The volume opens with the drifter of the title, Captain Pollux, engaged in a gunfight with Emmerich, the man who nearly killed him as soon as he crash-landed on the planet, back in the first issue. Leaving Pollux bleeding and earless, Emmerich dies asking him why he killed “her”, and continuing with the theme of memory loss and confusion, leaves Pollux rattled as to what he means. This is heightened when a man resembling Emmerich then appears and we are introduced to the ‘reflections’, a casting of a person’s self when they are in a state of distress. This leads to what can only be described as an existential exploration in the viability of life after death. Or maybe it’s not. I thought I was going to have all questions answered by the end of the series, but guess what, it’s still a tad confusing. In fact, I’m utterly in the dark about aspects of the series. Yes, I felt it had been on the verge of genius at times, but was I just duped? I’m not sure it really matters; it’s not what you do but what it does to you, right?

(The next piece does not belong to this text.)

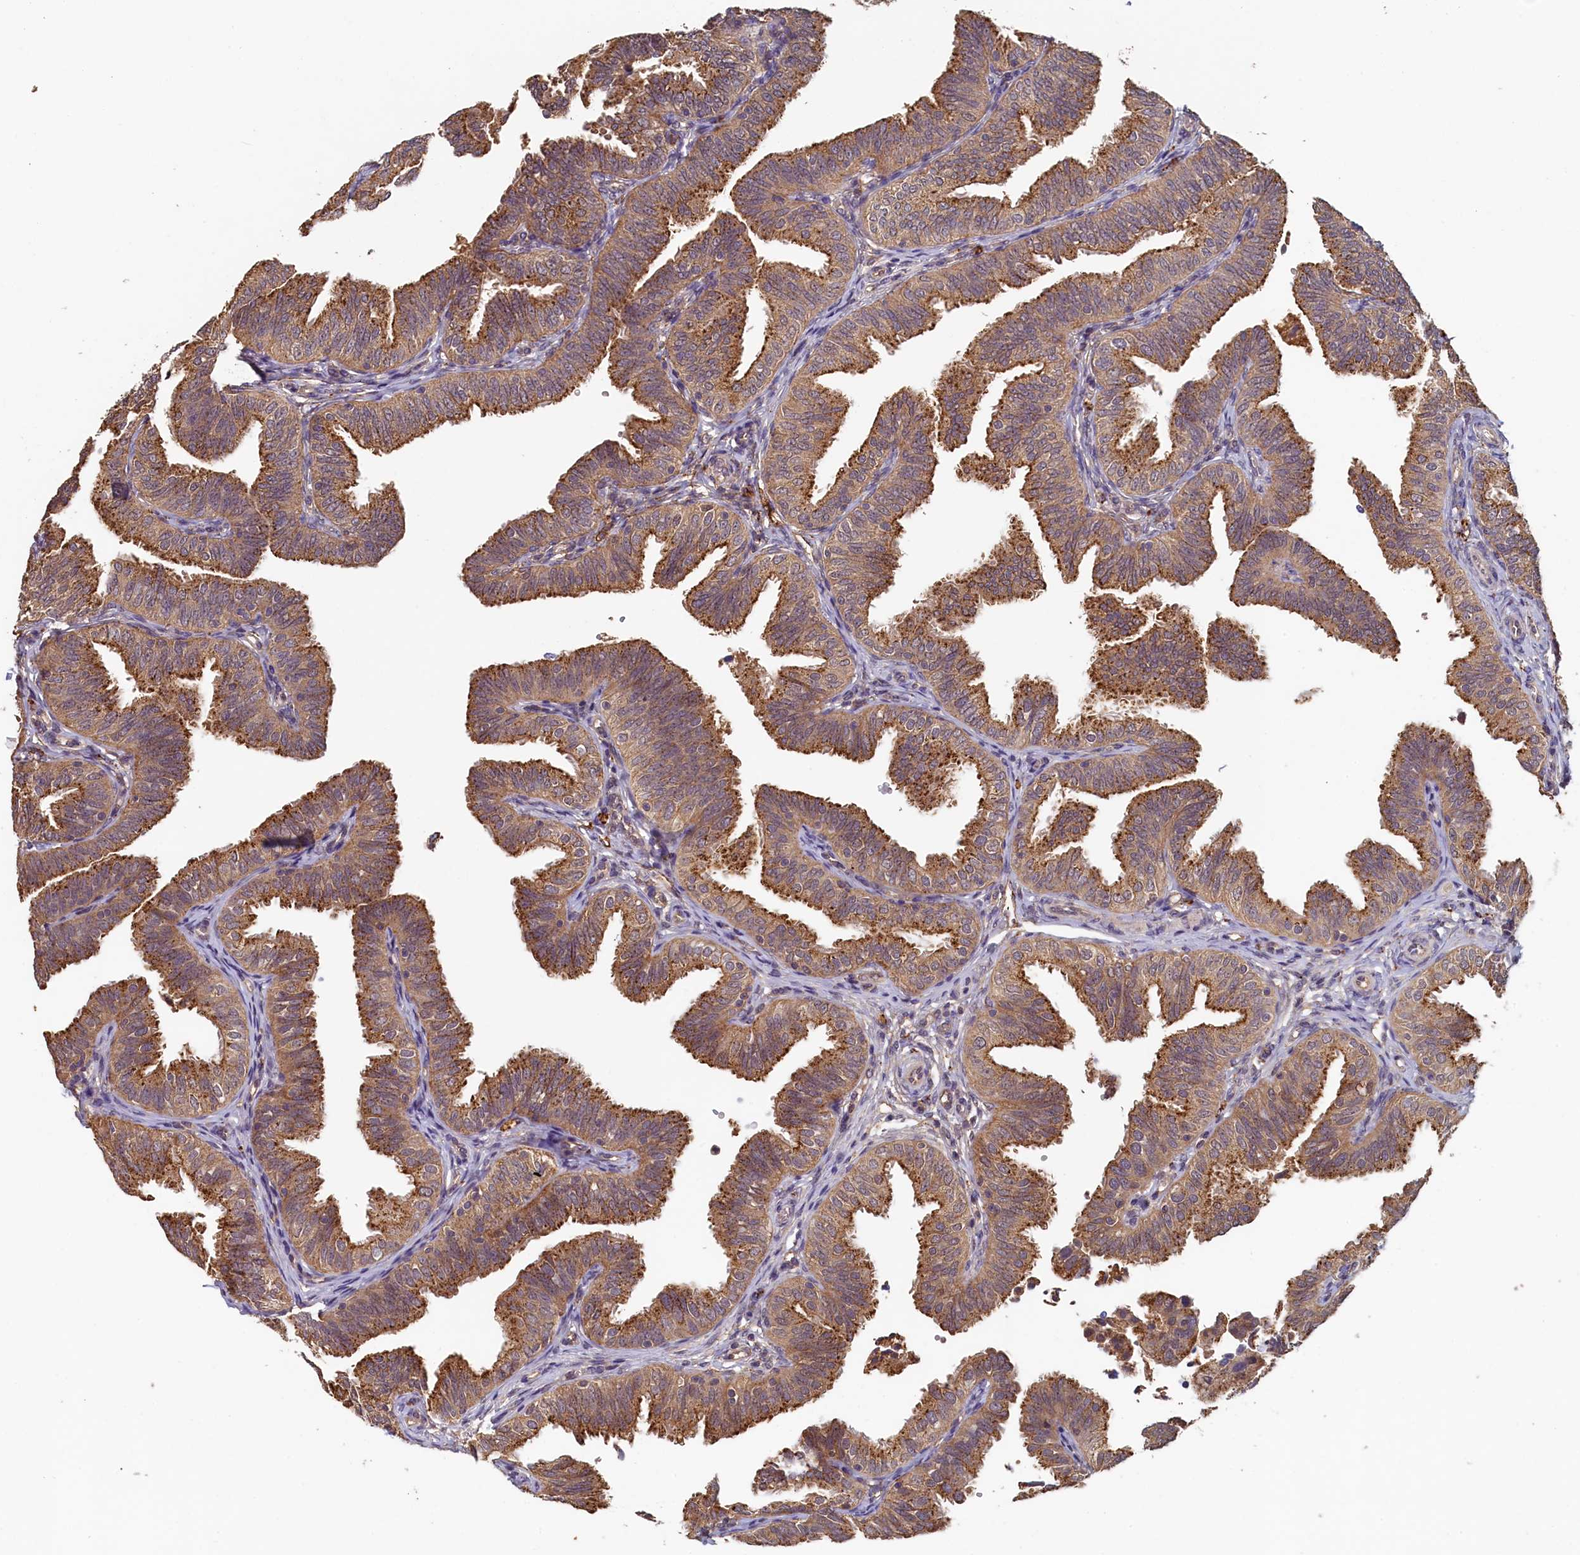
{"staining": {"intensity": "moderate", "quantity": ">75%", "location": "cytoplasmic/membranous"}, "tissue": "fallopian tube", "cell_type": "Glandular cells", "image_type": "normal", "snomed": [{"axis": "morphology", "description": "Normal tissue, NOS"}, {"axis": "topography", "description": "Fallopian tube"}], "caption": "Immunohistochemical staining of benign human fallopian tube displays >75% levels of moderate cytoplasmic/membranous protein positivity in about >75% of glandular cells.", "gene": "NUBP2", "patient": {"sex": "female", "age": 35}}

The art is, at times, stunning and Klein has taken time to compliment some fine pencilling with pastel hues depicting both the alien landscape and generic backgrounds which are beautiful to look at. The level of detail is also high with the native creatures and plants very much drawing attention. My personal gripe, and it’s a personal view, is that Klein’s faces are too podgy, or too distortedly grimaced that it distracts from the rest of the frame. I thought this earlier in the series and had hoped I’d get used to it, but no. Otherwise, the vistas are epic and perspectives are carefully chosen to catch a story within the frame.
All in all, I’d struggle to call this a ‘must read’ but at the same time, I feel like it was worth it but don’t know why. The opaque ending could be sublime and it could be thought provoking. If you haven’t read any Drifter yet, please, please start at the beginning, though. The final impact could be lost otherwise.